RCR: regex + regex

Feedback on the following suggestion for ruby:
by default allow for adding regex's

i.e.

/foo/ + /bar/

=> /foobar/

Thoughts?
-r

···

--
Posted via http://www.ruby-forum.com/\.

Feedback on the following suggestion for ruby:
by default allow for adding regex's

i.e.

/foo/ + /bar/

=> /foobar/

Thoughts?
-r
--

a=/foo/

=> /foo/

b=/bar/

=> /bar/

class Regexp
  def +(other)
    self.class.new(self.to_s + other.to_s)
    end
  end

=> nil

a+b

=> /(?-mix:foo)(?-mix:bar)/

This is obviously too naive an implementation, but if we change a to /foo/i then I'd expect
"Foobar" =~ (a+b)
to be true (well, I mean 0, of course) and
"fooBar" =~ (a+b)
to be nil.

________________________

→ **What to do**
Could you output the entire post on adding Ruby regexes, unchanged? You won't need the material that comes next.

________________________

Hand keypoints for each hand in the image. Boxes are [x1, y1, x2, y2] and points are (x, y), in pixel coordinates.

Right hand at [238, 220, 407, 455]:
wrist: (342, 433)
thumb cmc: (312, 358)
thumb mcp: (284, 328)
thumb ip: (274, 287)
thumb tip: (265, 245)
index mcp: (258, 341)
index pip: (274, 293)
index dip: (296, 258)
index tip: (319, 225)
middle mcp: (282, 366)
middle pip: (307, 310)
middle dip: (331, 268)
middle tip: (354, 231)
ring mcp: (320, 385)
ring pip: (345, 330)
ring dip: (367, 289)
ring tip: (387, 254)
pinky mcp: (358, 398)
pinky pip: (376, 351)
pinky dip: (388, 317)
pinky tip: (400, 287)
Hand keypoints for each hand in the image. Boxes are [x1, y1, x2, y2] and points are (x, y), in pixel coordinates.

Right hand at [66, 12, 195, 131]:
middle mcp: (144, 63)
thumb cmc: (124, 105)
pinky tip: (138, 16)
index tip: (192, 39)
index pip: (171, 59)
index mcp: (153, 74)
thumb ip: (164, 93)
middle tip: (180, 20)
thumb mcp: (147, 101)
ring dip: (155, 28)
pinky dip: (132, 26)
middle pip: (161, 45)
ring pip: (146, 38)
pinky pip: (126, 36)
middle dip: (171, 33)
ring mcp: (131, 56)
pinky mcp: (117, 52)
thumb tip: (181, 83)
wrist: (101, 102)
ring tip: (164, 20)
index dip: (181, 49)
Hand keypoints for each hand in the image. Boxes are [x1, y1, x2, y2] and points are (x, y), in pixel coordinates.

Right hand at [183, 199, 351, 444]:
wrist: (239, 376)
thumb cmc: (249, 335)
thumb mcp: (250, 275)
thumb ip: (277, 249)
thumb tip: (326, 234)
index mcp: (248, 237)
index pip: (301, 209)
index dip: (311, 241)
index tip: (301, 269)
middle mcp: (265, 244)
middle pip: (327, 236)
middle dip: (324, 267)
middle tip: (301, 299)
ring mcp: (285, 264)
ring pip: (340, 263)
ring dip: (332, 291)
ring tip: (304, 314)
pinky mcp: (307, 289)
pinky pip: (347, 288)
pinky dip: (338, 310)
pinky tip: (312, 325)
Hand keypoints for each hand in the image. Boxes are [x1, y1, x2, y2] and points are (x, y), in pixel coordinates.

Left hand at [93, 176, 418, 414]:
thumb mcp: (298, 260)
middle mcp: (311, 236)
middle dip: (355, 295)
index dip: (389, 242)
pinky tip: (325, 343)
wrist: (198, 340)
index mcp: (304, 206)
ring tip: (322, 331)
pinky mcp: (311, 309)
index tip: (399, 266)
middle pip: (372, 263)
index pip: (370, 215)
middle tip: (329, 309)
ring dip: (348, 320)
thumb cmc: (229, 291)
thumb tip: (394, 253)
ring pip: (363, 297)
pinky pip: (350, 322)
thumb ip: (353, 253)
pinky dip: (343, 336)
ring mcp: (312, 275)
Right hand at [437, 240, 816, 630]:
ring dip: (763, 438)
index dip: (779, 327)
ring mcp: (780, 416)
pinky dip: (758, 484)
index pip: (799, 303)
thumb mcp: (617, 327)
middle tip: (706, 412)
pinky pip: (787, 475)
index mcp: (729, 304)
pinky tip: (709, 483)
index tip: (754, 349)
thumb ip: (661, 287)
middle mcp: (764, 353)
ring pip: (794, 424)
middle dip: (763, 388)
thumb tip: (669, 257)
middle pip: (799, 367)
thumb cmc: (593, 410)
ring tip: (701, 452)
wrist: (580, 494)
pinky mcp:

________________________

→ **Written response**
RCR: regex + regex

Feedback on the following suggestion for ruby:
by default allow for adding regex's

i.e.

/foo/ + /bar/

=> /foobar/

Thoughts?
-r

···

--
Posted via http://www.ruby-forum.com/\.

Feedback on the following suggestion for ruby:
by default allow for adding regex's

i.e.

/foo/ + /bar/

=> /foobar/

Thoughts?
-r
--

a=/foo/

=> /foo/

b=/bar/

=> /bar/

class Regexp
  def +(other)
    self.class.new(self.to_s + other.to_s)
    end
  end

=> nil

a+b

=> /(?-mix:foo)(?-mix:bar)/

This is obviously too naive an implementation, but if we change a to /foo/i then I'd expect
"Foobar" =~ (a+b)
to be true (well, I mean 0, of course) and
"fooBar" =~ (a+b)
to be nil.